* **Job item**: Where a line of the records holds the string "source", copy that line.

* **Records shown**:
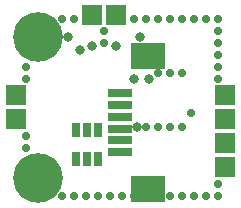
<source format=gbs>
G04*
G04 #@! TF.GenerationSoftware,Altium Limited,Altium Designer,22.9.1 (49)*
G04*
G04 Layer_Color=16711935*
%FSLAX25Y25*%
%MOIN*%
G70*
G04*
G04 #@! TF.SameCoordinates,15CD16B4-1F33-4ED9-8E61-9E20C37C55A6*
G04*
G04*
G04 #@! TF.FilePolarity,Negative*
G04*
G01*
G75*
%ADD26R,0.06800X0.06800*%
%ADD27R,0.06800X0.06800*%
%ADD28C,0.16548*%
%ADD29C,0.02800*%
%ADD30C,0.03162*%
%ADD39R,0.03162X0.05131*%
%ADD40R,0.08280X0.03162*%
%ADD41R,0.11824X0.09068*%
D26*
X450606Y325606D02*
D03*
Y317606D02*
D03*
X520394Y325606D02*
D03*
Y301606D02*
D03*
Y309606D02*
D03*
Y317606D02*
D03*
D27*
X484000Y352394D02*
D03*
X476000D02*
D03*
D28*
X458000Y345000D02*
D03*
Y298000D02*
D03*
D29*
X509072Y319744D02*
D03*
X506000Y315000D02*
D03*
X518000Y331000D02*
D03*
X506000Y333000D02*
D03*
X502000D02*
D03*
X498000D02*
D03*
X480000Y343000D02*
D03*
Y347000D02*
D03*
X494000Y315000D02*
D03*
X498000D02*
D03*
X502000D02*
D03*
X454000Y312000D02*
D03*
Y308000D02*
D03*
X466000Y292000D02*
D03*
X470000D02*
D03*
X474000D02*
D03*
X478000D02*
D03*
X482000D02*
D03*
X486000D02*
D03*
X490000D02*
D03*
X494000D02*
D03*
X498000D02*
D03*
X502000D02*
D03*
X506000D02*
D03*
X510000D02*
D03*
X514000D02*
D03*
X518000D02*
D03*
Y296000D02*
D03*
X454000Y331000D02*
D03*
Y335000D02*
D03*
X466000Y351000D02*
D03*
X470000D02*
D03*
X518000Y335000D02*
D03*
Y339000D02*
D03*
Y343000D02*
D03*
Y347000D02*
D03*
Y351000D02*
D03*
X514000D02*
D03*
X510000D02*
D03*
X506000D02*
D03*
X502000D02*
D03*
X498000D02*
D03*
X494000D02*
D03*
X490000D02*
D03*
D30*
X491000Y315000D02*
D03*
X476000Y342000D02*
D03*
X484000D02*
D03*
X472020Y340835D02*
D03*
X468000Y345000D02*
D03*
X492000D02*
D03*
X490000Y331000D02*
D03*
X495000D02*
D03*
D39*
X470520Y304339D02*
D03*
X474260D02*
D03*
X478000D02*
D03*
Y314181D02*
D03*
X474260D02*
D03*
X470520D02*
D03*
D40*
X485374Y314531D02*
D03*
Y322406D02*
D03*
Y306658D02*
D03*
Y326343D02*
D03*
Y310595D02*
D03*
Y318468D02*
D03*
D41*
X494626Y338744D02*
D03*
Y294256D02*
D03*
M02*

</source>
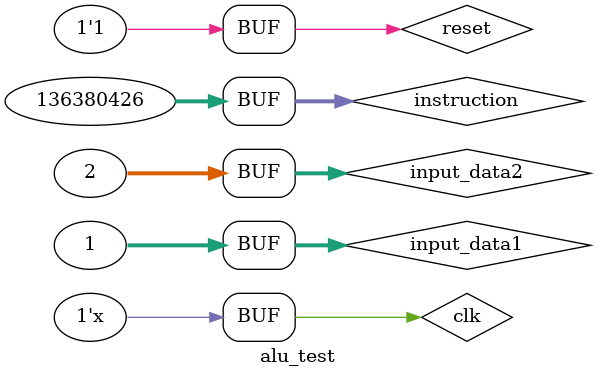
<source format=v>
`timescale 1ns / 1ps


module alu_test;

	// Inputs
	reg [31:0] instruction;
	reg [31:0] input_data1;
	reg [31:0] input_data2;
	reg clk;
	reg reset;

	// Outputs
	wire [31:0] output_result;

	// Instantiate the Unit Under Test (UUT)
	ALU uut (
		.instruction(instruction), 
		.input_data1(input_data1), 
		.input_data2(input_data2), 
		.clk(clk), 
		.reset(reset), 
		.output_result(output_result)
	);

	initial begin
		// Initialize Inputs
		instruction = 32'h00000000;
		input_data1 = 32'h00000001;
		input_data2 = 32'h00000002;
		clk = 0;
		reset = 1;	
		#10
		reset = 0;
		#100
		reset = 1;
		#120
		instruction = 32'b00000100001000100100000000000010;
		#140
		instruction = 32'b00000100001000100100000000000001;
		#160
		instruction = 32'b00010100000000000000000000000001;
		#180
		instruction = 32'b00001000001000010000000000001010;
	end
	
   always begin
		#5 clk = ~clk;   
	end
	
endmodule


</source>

* **Written response**:
<source format=gbs>
</source>
<source format=v>
</source>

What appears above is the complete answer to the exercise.